Opinion
2012-11-7
Mark Diamond, New York, N.Y., for appellant. Kathleen M. Rice, District Attorney, Mineola, N.Y. (Tammy J. Smiley and Judith R. Sternberg of counsel), for respondent.
Mark Diamond, New York, N.Y., for appellant. Kathleen M. Rice, District Attorney, Mineola, N.Y. (Tammy J. Smiley and Judith R. Sternberg of counsel), for respondent.
RANDALL T. ENG, P.J., REINALDO E. RIVERA, RUTH C. BALKIN, and LEONARD B. AUSTIN, JJ.
Appeal by the defendant from a judgment of the County Court, Nassau County (McCormack, J.), rendered October 29, 2009, convicting him of aggravated vehicular homicide, aggravated vehicular assault, assault in the third degree (two counts), aggravated unlicensed operation of a motor vehicle in the first degree, aggravated operating a motor vehicle while under the influence of alcohol as a felony, and operating a motor vehicle without an ignition interlock device, upon his plea of guilty, and imposing sentence, including a direction that the defendant make restitution in the sum of $17,724.67.

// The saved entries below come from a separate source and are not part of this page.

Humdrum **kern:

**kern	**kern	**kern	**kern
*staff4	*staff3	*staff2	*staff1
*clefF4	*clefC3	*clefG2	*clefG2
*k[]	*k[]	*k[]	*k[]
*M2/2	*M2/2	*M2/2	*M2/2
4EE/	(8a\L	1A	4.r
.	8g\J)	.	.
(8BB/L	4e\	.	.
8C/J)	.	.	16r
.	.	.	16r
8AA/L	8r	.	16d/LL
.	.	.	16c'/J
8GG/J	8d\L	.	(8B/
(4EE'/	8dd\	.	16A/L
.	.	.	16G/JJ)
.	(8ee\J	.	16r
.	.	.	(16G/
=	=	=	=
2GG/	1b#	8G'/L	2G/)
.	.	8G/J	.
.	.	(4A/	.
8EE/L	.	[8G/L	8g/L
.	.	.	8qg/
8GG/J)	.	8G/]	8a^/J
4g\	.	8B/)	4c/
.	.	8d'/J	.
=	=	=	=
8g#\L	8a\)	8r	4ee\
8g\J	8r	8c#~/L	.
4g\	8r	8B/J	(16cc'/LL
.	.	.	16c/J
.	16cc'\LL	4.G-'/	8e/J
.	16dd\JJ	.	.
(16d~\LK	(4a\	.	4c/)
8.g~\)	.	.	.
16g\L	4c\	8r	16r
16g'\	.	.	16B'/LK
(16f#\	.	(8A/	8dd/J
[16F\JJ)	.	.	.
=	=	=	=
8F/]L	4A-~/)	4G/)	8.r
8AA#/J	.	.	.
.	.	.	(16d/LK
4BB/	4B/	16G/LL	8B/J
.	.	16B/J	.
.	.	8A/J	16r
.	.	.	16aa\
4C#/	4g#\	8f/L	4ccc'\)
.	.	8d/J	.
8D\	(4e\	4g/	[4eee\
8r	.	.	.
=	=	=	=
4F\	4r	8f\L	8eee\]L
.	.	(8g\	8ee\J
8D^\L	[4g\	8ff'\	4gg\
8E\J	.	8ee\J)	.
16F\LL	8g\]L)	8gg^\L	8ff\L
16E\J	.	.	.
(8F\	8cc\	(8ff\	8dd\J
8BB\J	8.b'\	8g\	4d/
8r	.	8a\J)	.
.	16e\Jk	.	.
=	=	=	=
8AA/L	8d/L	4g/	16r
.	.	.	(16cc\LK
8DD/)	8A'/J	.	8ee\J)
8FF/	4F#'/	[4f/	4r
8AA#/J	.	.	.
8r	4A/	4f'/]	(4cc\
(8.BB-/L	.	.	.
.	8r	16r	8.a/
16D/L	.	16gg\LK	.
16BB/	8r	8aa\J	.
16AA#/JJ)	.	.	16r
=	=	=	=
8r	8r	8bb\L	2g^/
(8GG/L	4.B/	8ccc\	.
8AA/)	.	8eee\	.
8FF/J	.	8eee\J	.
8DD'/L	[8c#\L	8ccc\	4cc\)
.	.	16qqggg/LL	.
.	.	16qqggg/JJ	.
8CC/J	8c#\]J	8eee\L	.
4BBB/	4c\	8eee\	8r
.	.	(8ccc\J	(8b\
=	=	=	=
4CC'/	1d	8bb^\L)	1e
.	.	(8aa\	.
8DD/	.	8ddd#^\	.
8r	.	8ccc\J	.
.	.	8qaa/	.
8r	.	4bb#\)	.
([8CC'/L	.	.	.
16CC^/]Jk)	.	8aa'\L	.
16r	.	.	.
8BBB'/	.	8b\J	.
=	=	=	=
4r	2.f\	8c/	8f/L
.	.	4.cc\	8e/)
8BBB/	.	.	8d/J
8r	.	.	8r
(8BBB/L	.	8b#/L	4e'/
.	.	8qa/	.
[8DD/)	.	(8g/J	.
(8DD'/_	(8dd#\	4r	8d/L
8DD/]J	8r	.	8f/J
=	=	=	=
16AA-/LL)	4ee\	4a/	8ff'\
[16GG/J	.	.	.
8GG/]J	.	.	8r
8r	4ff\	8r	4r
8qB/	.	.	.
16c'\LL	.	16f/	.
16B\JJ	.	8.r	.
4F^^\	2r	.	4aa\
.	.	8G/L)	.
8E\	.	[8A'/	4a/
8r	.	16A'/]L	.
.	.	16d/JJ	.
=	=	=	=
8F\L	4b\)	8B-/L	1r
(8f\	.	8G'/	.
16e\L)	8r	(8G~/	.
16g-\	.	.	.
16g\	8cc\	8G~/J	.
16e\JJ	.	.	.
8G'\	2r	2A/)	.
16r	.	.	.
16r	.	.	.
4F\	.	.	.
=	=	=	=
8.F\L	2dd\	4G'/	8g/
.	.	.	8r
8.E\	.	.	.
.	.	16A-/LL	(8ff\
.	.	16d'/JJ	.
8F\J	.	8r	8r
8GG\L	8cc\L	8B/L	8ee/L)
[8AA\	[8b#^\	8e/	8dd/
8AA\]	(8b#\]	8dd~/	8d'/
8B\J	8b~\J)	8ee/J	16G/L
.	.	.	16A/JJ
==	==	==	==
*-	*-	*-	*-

ORDERED that the judgment is modified, on the law, by vacating the provision of the sentence directing the defendant to make restitution in the sum of $17,724.67; as so modified, the judgment is affirmed.
Contrary to the defendant's contention, the record demonstrates that he knowingly, voluntarily, and intelligently waived his right to appeal ( see People v. Lopez, 6 N.Y.3d 248, 811 N.Y.S.2d 623, 844 N.E.2d 1145;People v. Callahan, 80 N.Y.2d 273, 590 N.Y.S.2d 46, 604 N.E.2d 108;People v. Seaberg, 74 N.Y.2d 1, 543 N.Y.S.2d 968, 541 N.E.2d 1022). The defendant's valid waiver precludes review of his claim that the County Court improperly based its sentence upon an unsubstantiated fact in violation of the principles set forth in Apprendi v. New Jersey, 530 U.S. 466, 120 S.Ct. 2348, 147 L.Ed.2d 435;see People v. Rodriguez, 82 A.D.3d 794, 795, 917 N.Y.S.2d 917;People v. Haynes, 70 A.D.3d 718, 719, 893 N.Y.S.2d 284;People v. Andre L., 18 A.D.3d 575, 576, 795 N.Y.S.2d 263.
The defendant's waiver of the right to appeal does not encompass his contention that the County Court breached the plea agreement by directing him to pay restitution ( see People v. Johnson, 14 N.Y.3d 483, 486–487, 903 N.Y.S.2d 299, 929 N.E.2d 361;People v. Doris, 64 A.D.3d 813, 881 N.Y.S.2d 674;People v. Delair, 6 A.D.3d 1152, 775 N.Y.S.2d 664). Although a court is free to reserve the right to order restitution as part of a plea agreement ( see People v. Ortega, 61 A.D.3d 705, 706, 875 N.Y.S.2d 909;People v. Kegel, 55 A.D.3d 625, 867 N.Y.S.2d 96;People v. Henderson, 44 A.D.3d 873, 843 N.Y.S.2d 678), there is no indication in the plea minutes that the defendant's plea of guilty was negotiated with terms that included restitution, and the People concede that restitution was not part of the plea agreement. Accordingly, at sentencing, the defendant should have been given an opportunity either to withdraw his plea or to accept the addition of restitution to his negotiated sentence ( see People v. Ortega, 61 A.D.3d at 706, 875 N.Y.S.2d 909;People v. Kegel, 55 A.D.3d at 625, 867 N.Y.S.2d 96;People v. Henderson, 44 A.D.3d at 874, 843 N.Y.S.2d 678). The sole relief requested by the defendant on appeal is modification of his sentence to vacate the provision directing restitution, and the People consent to the sentence being so modified. Under these circumstances, in lieu of vacating the sentence in its entirety and remitting the matter to afford the defendant the opportunity to withdraw his plea, we deem it appropriate to vacate the provision of the defendant's sentence directing restitution, so as to conform the sentence imposed to the promise made to him in exchange for his plea of guilty ( see People v. McKenzie, 98 A.D.3d 749, 950 N.Y.S.2d 177;People v. Bruno, 73 A.D.3d 941, 942, 900 N.Y.S.2d 447;People v. Brown, 70 A.D.3d 1047, 1048, 893 N.Y.S.2d 901,cert. denied––– U.S. ––––, 131 S.Ct. 420, 178 L.Ed.2d 328;People v. Ortega, 61 A.D.3d at 706, 875 N.Y.S.2d 909).